Bir Sürgün Yazarından Vatan Hasreti
Beyrut ve Halep'te 15 yıl sürgün kalan yazar, memleket hasretiyle sürgündeyken kaleme aldığı hikâyeleriyle Anadolu insanının hayatını anlatıyor. Olay öykücülüğünün en iyi örneklerini sunan Refik Halit Karay'ın Gurbet Hikayeleri, Türk Edebiyatı'nın en önemli başyapıtlarından. Refik Halit Karay; Yara, Eskici, Antikacı, Testi, Fener, Zincir, Gözyaşı, Keklik, Akrep, Köpek, Çıban, Kaçak, Güneş, Hülle isimli hikâyeleriyle Fransız Edebiyatı'nın yakın takipçisi olduğunu da gözler önüne seriyor. İnsanların nelerden ders çıkarması gerektiğini aşılayan Gurbet Hikayeleri kitabı, özellikle gençler için eğitici bir kitap olma özelliği de taşıyor.
Kitabında mahkûmların, askerlerin, esnafların, antikacıların yaşamlarına dokunan Refik Halit Karay, oldukça sade ve yalın bir anlatım dili kullandığı için herkesin kolayca anlayabileceği bir kitap sunuyor. Bir solukta okunabilen bu harika başyapıt, Refik Halit Karay'ın Beyrut'ta ve Halep'te edindiği izlenimleri de okuyucusuna ulaştırıyor. İlköğretim, lise ve üniversite öğrencileri için tavsiye edilen; âdeta bir ödev niteliği taşıyan kitap, ''100 Temel Eser'' damgasıyla bu özelliğini kanıtlıyor. 79 sayfadan oluşan Gurbet Hikayeleri, özellikle yabancı bir ülkede yaşanan yalnızlığı, ana dil konuşma isteğini ve memleket hasretini anlatıyor.

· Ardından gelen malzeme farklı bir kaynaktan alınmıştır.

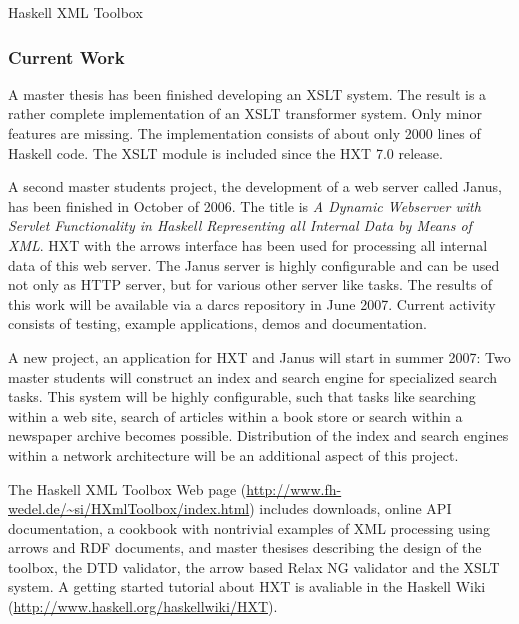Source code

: \begin{hcarentry}[updated]{Haskell XML Toolbox}
\subsubsection*{Current Work}

A master thesis has been finished developing an XSLT
system. The result is a rather complete implementation of
an XSLT transformer system. Only minor features are missing.
The implementation consists of about only 2000 lines of Haskell code.
The XSLT module is included since the HXT 7.0 release.

A second master students project, the development of a web server called Janus,
has been finished in October of 2006.
The title is {\em A Dynamic Webserver with Servlet Functionality in
  Haskell Representing all Internal Data by Means of XML}.
HXT with the arrows interface has been used for processing all internal data of this web server.
The Janus server is highly configurable and can be used not only as HTTP server, but for
various other server like tasks.
The results of this work will be available via a darcs repository in June 2007.
Current activity consists of testing, example applications, demos and documentation.

A new project, an application for HXT and Janus will start in summer 2007:
Two master students will construct an index and search engine for specialized
search tasks. This system will be highly configurable, such that tasks like
searching within a web site, search of articles within a book store or
search within a newspaper archive becomes possible. Distribution of the index
and search engines within a network architecture will be an additional aspect
of this project.

\FurtherReading

The Haskell XML Toolbox Web page
(\url{http://www.fh-wedel.de/~si/HXmlToolbox/index.html})
includes downloads, online API documentation, a cookbook with nontrivial examples
of XML processing using arrows and RDF documents, and master thesises describing the
design of the toolbox, the DTD validator, the arrow based Relax NG
validator and the XSLT system.
A getting started tutorial about HXT is avaliable in the Haskell Wiki (\url{http://www.haskell.org/haskellwiki/HXT}).
\end{hcarentry}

Refik Halit Karay (1888-1965)
İstanbul doğumlu usta yazar Refik Halit Karay, Türk Edebiyatı'nın hatırı sayılır isimleri arasında yer alıyor. Servet-i Fünun'dan Fecr-i Ati'ye ve Milli Edebiyat Dönemi'ne uzanan yazarlık yolculuğunu, ölümünden sonra 1990 yılında basılan Bir Ömür Boyunca adlı kitabıyla sonlandırmıştır.
Güneş çoktan batmıştı; fakat çiftlik gene, sabah oluyormuş gibi, çoşkunluğunu kaybetmeyen bir aydınlık içinde, kuş cıvıltılariyle dolu, gölgesiz, üzüntüsüzdü.